The Wall Street Reform Act "takes steps to protect consumers and to put a leash on financial institutions on Wall Street," Al Jazeera's Nick Spicer, reporting from Washington, said.
Drafting this legislation makes for good domestic politics and will help Obama as he travels to Canada for the G20 summit, our correspondent said.
Mike Konczal, an economist, told Al Jazeera the proposed reforms offer little protection to prevent another global financial crisis.
"We're going to keep the mega banks in power; we're going to have the six largest banks that are still very global varying every business line," he said.

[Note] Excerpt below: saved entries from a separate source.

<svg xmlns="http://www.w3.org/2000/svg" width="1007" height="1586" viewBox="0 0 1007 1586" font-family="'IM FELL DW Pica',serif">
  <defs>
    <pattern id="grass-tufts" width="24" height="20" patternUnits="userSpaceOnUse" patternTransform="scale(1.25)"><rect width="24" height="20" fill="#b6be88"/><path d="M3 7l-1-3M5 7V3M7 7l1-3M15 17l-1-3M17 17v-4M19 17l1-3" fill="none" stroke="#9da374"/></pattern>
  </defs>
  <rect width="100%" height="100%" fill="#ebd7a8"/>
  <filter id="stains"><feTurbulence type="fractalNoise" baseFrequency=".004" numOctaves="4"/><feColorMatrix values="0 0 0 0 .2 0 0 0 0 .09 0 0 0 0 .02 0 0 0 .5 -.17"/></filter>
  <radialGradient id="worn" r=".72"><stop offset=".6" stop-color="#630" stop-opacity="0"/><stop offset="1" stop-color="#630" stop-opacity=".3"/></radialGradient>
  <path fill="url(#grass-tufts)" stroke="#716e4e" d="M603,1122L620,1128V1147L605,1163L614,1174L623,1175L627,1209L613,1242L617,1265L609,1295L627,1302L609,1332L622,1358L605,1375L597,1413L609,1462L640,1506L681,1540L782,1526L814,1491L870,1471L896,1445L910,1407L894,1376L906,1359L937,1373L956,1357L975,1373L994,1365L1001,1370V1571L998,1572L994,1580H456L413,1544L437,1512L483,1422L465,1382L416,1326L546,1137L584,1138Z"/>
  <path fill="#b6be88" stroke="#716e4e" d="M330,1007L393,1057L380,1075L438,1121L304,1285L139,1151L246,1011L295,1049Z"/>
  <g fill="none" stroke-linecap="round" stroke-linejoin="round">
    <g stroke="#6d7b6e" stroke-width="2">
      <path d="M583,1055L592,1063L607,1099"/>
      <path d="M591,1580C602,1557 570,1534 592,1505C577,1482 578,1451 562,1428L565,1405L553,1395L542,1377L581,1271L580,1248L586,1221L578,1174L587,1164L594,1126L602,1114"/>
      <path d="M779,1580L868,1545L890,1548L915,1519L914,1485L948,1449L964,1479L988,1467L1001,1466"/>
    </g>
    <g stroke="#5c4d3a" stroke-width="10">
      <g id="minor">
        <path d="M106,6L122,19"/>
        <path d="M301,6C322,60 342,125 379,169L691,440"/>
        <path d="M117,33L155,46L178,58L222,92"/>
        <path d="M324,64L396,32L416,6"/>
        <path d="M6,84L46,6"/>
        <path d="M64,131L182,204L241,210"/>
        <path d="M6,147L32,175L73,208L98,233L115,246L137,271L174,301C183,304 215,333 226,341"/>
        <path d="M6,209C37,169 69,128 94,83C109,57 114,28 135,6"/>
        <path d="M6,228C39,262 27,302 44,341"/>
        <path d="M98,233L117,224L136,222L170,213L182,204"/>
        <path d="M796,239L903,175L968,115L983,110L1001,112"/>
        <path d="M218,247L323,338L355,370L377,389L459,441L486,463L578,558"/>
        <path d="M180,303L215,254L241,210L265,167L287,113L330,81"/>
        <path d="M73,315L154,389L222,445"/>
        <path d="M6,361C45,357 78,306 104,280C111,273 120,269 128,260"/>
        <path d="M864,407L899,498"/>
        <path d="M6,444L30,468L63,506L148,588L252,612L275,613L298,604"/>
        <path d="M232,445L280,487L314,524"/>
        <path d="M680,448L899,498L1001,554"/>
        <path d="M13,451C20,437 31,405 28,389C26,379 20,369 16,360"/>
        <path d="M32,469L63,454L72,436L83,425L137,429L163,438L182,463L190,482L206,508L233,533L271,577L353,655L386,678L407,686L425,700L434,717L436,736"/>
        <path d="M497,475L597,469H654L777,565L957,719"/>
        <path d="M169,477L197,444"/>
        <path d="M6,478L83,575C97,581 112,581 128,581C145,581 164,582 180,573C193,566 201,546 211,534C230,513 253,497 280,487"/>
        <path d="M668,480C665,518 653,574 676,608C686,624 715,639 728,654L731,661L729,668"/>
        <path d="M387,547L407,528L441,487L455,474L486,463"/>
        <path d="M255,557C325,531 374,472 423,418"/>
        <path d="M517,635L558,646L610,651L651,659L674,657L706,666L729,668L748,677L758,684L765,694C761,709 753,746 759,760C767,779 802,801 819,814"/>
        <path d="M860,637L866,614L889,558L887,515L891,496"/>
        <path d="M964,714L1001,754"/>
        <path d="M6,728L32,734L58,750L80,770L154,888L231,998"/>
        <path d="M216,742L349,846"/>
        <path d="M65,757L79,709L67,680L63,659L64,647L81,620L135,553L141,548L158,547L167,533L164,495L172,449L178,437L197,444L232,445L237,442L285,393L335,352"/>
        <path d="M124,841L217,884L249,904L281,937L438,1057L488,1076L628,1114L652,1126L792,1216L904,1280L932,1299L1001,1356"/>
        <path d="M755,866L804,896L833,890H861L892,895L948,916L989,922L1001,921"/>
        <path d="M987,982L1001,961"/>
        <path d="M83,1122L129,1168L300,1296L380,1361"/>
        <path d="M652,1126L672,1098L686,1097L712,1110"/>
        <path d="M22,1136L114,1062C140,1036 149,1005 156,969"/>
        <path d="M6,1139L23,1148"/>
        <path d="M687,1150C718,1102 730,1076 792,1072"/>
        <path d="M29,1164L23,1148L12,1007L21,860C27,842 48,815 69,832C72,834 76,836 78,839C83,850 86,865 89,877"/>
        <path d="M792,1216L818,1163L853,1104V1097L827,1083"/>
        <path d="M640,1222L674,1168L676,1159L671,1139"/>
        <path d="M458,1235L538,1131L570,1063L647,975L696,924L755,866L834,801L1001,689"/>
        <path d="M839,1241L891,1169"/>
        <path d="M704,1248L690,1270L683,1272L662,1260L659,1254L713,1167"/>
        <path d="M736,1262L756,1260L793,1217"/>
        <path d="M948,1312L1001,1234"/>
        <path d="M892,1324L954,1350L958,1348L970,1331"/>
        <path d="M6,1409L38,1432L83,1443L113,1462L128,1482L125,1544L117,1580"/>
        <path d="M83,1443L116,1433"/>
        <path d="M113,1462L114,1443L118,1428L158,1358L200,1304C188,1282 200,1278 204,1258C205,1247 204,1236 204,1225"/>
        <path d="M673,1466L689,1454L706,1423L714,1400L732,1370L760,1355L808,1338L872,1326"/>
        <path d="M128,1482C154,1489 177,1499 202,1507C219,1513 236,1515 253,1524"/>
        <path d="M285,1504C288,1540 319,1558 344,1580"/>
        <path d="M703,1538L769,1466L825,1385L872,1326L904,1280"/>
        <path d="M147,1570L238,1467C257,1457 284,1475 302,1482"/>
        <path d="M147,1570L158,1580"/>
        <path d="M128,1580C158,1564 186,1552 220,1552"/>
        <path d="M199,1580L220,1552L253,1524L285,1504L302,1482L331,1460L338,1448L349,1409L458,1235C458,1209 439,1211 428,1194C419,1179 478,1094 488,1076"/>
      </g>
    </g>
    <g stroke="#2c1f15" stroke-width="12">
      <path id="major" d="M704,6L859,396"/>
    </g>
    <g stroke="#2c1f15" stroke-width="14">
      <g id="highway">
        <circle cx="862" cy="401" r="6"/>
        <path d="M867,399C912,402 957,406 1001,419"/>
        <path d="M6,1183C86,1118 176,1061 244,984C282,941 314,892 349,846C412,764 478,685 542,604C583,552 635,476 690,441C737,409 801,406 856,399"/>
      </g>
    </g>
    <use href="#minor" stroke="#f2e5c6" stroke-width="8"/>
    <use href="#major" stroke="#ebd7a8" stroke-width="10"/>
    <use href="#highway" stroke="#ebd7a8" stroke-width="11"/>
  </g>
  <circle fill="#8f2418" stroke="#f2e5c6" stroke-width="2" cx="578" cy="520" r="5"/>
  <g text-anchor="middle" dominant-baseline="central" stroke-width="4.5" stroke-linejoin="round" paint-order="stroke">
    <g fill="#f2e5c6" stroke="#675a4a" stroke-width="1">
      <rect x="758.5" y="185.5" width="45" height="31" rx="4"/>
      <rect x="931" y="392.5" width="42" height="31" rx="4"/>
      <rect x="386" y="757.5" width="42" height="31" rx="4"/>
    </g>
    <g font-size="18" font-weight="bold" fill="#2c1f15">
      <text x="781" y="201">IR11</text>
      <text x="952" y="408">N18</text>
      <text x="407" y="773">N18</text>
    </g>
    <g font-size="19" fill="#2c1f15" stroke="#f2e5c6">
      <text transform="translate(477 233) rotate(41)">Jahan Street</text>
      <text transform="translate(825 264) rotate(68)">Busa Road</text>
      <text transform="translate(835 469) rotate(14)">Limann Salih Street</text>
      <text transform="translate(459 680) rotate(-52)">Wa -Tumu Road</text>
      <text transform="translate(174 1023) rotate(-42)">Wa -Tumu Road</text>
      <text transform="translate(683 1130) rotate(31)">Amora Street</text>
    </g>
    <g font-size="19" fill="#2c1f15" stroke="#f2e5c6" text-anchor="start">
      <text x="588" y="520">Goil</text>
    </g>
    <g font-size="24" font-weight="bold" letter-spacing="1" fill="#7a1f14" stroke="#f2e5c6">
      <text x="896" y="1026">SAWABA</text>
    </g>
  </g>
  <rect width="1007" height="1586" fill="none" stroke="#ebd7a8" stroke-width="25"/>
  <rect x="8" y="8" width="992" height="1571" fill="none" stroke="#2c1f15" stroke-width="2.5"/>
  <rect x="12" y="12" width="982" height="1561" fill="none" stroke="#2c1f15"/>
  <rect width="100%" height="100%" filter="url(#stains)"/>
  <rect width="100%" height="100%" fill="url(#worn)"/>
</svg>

"We did not separate out the derivatives dealers from the major banks in a way that would actually force them to compete against each other.

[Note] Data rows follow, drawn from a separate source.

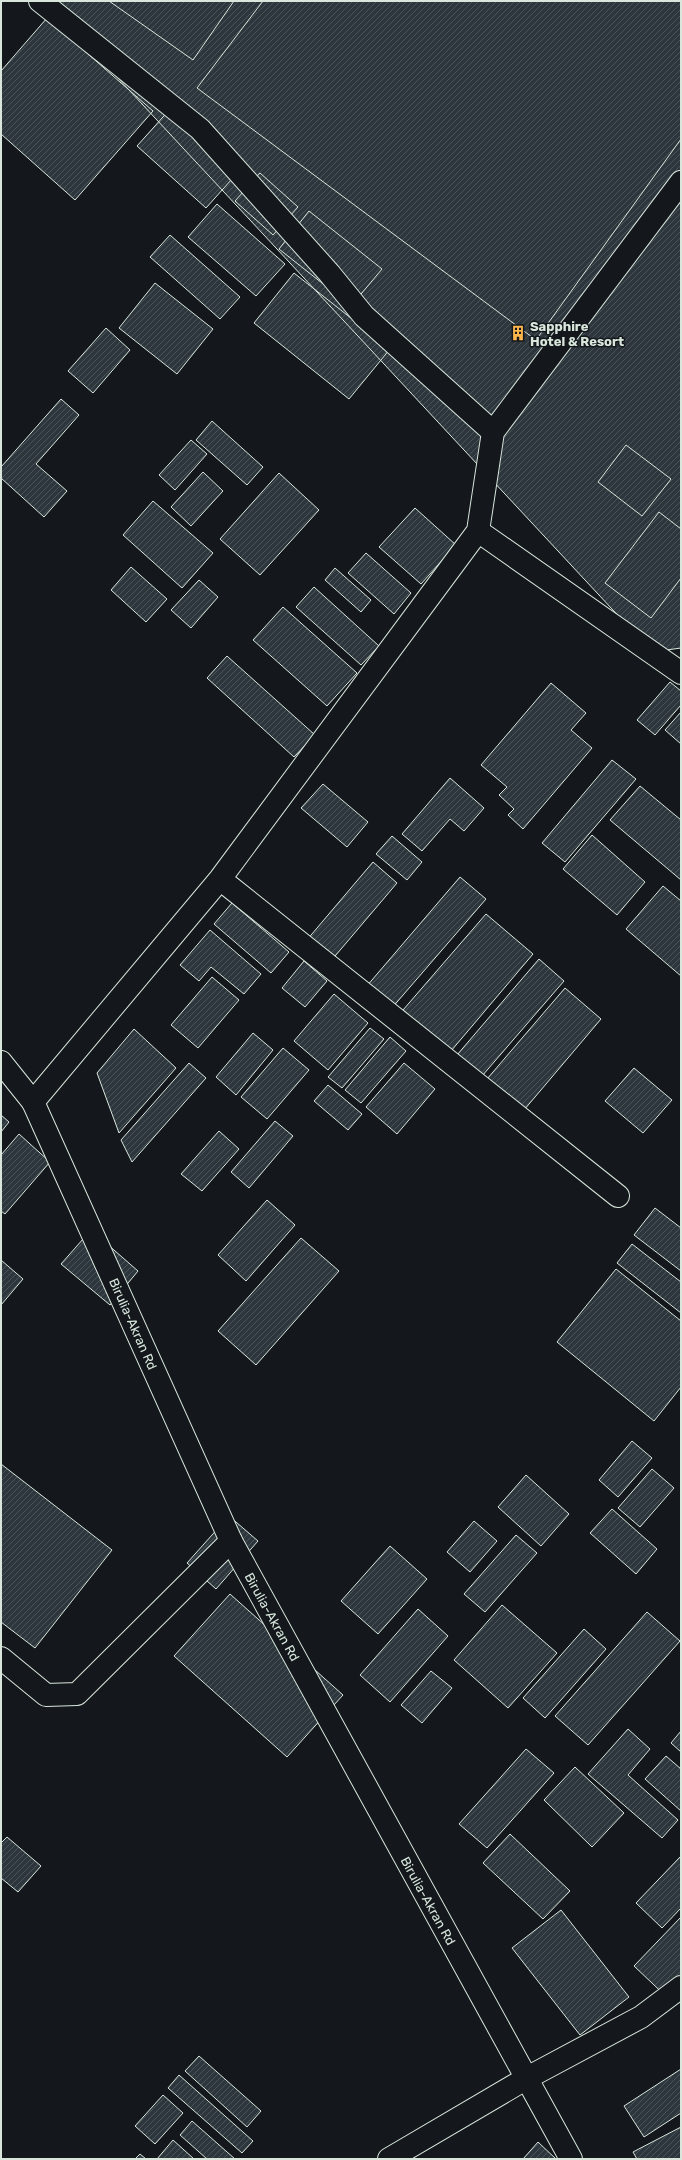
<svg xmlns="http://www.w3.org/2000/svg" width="682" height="2160" font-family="Rubik,sans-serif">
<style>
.building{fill:url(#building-hatch);stroke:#d8e6dc}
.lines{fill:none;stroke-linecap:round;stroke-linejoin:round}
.minor-casing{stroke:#d8e6dc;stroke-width:24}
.trunk-casing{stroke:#d8e6dc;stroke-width:24}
.minor{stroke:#14181c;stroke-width:22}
.trunk{stroke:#14181c;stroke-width:22}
.labels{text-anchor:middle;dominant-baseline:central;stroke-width:3;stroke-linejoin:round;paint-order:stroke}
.poi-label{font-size:13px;font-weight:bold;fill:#d8e6dc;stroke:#14181c;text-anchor:start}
.street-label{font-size:13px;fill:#d8e6dc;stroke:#14181c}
</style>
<defs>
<pattern id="building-hatch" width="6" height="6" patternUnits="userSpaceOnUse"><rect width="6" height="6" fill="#2c363c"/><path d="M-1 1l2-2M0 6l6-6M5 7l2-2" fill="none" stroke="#4a5358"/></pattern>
</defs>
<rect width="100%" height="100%" fill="#14181c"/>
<!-- building -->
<path class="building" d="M 41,1 L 681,1 L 681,648 L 652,652 L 62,18 Z
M 109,1 L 234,1 L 193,60 Z
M 263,1 L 681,1 L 681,139 L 536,340 L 197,88 Z
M 47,18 L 153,111 L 75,200 L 1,134 L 1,71 Z
M 171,108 L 240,170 L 206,208 L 137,146 Z
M 260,173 L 298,207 L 273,235 L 235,201 Z
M 217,204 L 285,264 L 256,296 L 188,237 Z
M 309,211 L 382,269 L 351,306 L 279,249 Z
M 170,235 L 240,297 L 220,319 L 150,257 Z
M 294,273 L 390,349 L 349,399 L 254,323 Z
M 155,283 L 213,329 L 177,374 L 119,328 Z
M 106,328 L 130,350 L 93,393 L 68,371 Z
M 61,399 L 79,415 L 36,464 L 67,491 L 44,517 L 1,478 L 1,467 Z
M 212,421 L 263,467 L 247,485 L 196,440 Z
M 191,440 L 207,454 L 175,490 L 159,475 Z
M 626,445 L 671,479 L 642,516 L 598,482 Z
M 203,472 L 223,491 L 191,526 L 171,507 Z
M 279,473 L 319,510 L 260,575 L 220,539 Z
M 153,501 L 213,553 L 182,588 L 123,535 Z
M 415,508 L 456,545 L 421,584 L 379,547 Z
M 659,512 L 681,529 L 681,578 L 651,618 L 605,583 Z
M 366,553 L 411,593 L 394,614 L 348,573 Z
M 131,567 L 167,599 L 146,622 L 111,590 Z
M 335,568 L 371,600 L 361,612 L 325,580 Z
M 199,580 L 218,597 L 191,628 L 171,610 Z
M 314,587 L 379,646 L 361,665 L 296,607 Z
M 283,607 L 357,673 L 327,706 L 253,640 Z
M 227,656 L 315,735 L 294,757 L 207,678 Z
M 670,682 L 681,691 L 681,705 L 655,735 L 637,720 Z
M 551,683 L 586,713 L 571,730 L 592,748 L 523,829 L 508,815 L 514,809 L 499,795 L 507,787 L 481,765 Z
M 681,712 L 681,744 L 665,730 Z
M 612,760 L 636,779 L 565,862 L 542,843 Z
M 450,778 L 484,808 L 464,831 L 450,819 L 422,851 L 402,834 Z
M 323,784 L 368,822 L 347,847 L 301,808 Z
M 640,786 L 681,820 L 681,880 L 610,820 Z
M 592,835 L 645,882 L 617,915 L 563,869 Z
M 392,836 L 422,862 L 407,880 L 376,854 Z
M 373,862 L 397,883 L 330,962 L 306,941 Z
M 460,877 L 486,899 L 391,1009 L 366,987 Z
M 663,886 L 681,901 L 681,976 L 626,929 Z
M 232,903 L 289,952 L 271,973 L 214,924 Z
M 486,914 L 533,954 L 451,1051 L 403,1010 Z
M 210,930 L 261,974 L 244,994 L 211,967 L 199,981 L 180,965 Z
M 539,959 L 564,981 L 482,1076 L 457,1055 Z
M 304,961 L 327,981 L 305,1007 L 282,988 Z
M 212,977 L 239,1000 L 198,1048 L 171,1025 Z
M 565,988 L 601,1019 L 524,1110 L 487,1079 Z
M 334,994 L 368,1023 L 328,1070 L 294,1041 Z
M 370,1028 L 384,1039 L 342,1088 L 328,1077 Z
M 134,1029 L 176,1068 L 119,1133 L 97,1073 Z
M 253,1033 L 273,1050 L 236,1095 L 216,1077 Z
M 390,1037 L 406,1051 L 361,1103 L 345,1090 Z
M 283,1048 L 309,1070 L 267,1119 L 241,1097 Z
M 189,1063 L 206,1078 L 132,1162 L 121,1140 Z
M 404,1063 L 435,1089 L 397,1134 L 366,1107 Z
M 634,1068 L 672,1100 L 643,1133 L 605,1101 Z
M 328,1085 L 362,1114 L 348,1130 L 314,1101 Z
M 1,1115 L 9,1122 L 1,1132 Z
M 275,1121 L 293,1136 L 249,1188 L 231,1172 Z
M 219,1131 L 239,1149 L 202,1191 L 181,1174 Z
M 19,1134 L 50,1162 L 5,1214 L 1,1211 L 1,1155 Z
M 267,1200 L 295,1225 L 246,1281 L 218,1255 Z
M 655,1208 L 681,1228 L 681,1271 L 634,1235 Z
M 91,1230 L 138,1271 L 110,1305 L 61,1264 Z
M 301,1238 L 339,1271 L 256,1365 L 218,1331 Z
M 632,1244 L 681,1282 L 681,1313 L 617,1263 Z
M 1,1260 L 23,1279 L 1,1305 Z
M 616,1269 L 681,1321 L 681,1387 L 654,1421 L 557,1342 Z
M 632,1441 L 652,1458 L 618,1497 L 599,1480 Z
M 1,1464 L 112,1550 L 35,1648 L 1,1622 Z
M 652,1469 L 674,1488 L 640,1527 L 618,1508 Z
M 526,1475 L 569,1514 L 541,1546 L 498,1507 Z
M 612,1509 L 657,1549 L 636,1574 L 590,1533 Z
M 229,1516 L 258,1541 L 216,1589 L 187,1563 Z
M 474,1521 L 497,1541 L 470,1572 L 447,1552 Z
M 516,1535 L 537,1553 L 485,1612 L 464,1594 Z
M 390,1546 L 427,1579 L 378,1634 L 341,1601 Z
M 230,1594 L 343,1695 L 287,1757 L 174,1656 Z
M 502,1605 L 557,1653 L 508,1708 L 454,1660 Z
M 418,1609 L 448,1636 L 390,1702 L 360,1675 Z
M 647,1612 L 680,1641 L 588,1745 L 555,1716 Z
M 584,1629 L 606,1649 L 545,1718 L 523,1698 Z
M 431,1671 L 452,1688 L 422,1723 L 401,1705 Z
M 628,1729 L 650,1749 L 628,1775 L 678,1820 L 662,1838 L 588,1774 Z
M 681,1731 L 681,1752 L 671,1743 Z
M 526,1749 L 554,1773 L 487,1848 L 459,1824 Z
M 666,1756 L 681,1769 L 681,1811 L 645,1779 Z
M 575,1767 L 624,1813 L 592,1847 L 544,1800 Z
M 510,1834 L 570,1891 L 543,1919 L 483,1863 Z
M 7,1837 L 41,1866 L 18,1892 L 1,1878 L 1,1843 Z
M 681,1856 L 681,1908 L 662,1928 L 636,1903 Z
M 561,1910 L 629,1997 L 580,2035 L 512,1948 Z
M 681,1917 L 681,1992 L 672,2002 L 634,1966 Z
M 199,2056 L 261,2111 L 247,2127 L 185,2071 Z
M 681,2069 L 681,2113 L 644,2137 L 624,2106 Z
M 179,2075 L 253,2141 L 242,2153 L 168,2088 Z
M 163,2095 L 183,2113 L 155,2144 L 135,2126 Z
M 192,2121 L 235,2159 L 207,2159 L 180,2135 Z
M 681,2127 L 681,2159 L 637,2159 L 633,2152 Z
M 173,2140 L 194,2159 L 157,2159 Z
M 538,2142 L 556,2159 L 523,2159 Z
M 140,2154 L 146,2159 L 135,2159 Z"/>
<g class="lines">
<defs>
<path id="minor" d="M 40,1 L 200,129 L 329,273 L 364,316 L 493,432
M 478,531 L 681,673
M 220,879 L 618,1196
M 33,1102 L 220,879 L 478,531 L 493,432 L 681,182
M 1,1658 L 46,1695 L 77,1694 L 231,1541
M 389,2159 L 527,2078 L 641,2017 L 681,1987"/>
<path id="trunk" d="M 1,1062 L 33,1102 L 231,1541 L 571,2159"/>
</defs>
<!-- minor casing -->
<use href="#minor" class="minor-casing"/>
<!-- trunk casing -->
<use href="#trunk" class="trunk-casing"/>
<!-- minor -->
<use href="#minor" class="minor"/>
<!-- trunk -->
<use href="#trunk" class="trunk"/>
</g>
<!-- icons -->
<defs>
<symbol id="building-bare" viewBox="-9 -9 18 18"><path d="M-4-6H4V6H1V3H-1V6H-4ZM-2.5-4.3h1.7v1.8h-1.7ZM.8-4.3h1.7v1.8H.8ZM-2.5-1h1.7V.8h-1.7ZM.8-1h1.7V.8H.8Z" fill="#ffb74d" stroke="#14181c" stroke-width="2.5" paint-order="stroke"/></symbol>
</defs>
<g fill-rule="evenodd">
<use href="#building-bare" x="507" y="322" width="22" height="22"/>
</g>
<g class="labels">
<!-- poi labels -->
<g class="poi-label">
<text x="530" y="326">Sapphire<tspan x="530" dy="15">Hotel &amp; Resort</tspan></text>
</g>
<!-- street labels -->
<g class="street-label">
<text transform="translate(133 1324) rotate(66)">Birulia-Akran Rd</text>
<text transform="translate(272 1617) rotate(61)">Birulia-Akran Rd</text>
<text transform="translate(428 1901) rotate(61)">Birulia-Akran Rd</text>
</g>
</g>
<!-- border -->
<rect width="682" height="2160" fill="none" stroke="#d8e6dc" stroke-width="4"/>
</svg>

"In that sense we're still going to have a financial sector that looks very much like 2006 and that's a very dangerous financial sector. Therefore, it's not clear necessarily, that we won't have another crisis in a decade."
The new legislation marks the first major attempt to regulate the over-the-counter derivatives market, which is valued at $615 trillion.
Derivatives are contracts whose value is derived from stocks, commodities, bonds or even specific events such as the weather.
"Washington wants to set the expectations so low in that whatever victory is achieved they can declare that a win over Wall Street for Main Street"
Shahien Nasiripour, business reporter
The murky market in these contracts has been blamed for making the global recession worse, because banks from all over the world bought financial products derived from the US mortgage market.
These investments, which were supposed to be safe, turned out to be almost worthless.
Large investment operations, such as Goldman Sachs and JP Morgan Chase, will have to separate some of their profitable derivatives trading operations from traditional banking activities.
This separation was designed to protect depositors and the government from having to pay for risky derivatives bets.
The new rules also demand a greater separation between traditional banks and hedge funds.
Rating agencies such as Moody's, and Finch, could face major changes to their business models as a result of regulations.
Agencies have been criticised for conflict of interest violations because they have rated and assesed the same firms who hire them.
Our correspondent in Washington said that legislators, especially many Republicans who often oppose government regulation of business, did not want to vote against the bill.
"I think politicans are riding, surfing, on a wave of anger against Wall Street, against the bailout. People from across the spectrum, right and left, are angry about what happened."
|Obama's advisers are hoping the reforms will boost poll numbers ahead of elections [EPA]
The bill includes the creation of a new a consumer financial-protection bureau which will police banks and financial services companies for credit-card and mortgage lending abuses.
While polling numbers for Barack Obama, the US president, have been down recently, his advisers are hoping the financial overhaul will lead to a boost in his popularity ahead of congressional elections in November.
Shahien Nasiripour, a business reporter for the Huffington Post, a news website, told Al Jazeera: "Washington wants to set the expectations so low in that whatever victory is achieved they can declare that a win over Wall Street for Main Street."
"It's a way to give folks across the country some kind of a win even if it's an artificial win over the big bankers on Wall Street for causing the worst financial crisis in the country since the Great Depression," he said.
"The Obama administration has elections to win and there is one coming in November, two years after the financial crisis hit its apex in September 2008, and they had to get a bill done in time for that election.
"Otherwise Republicans would paint them as the party that was unable to reign in Wall Street for two years after the financial crisis."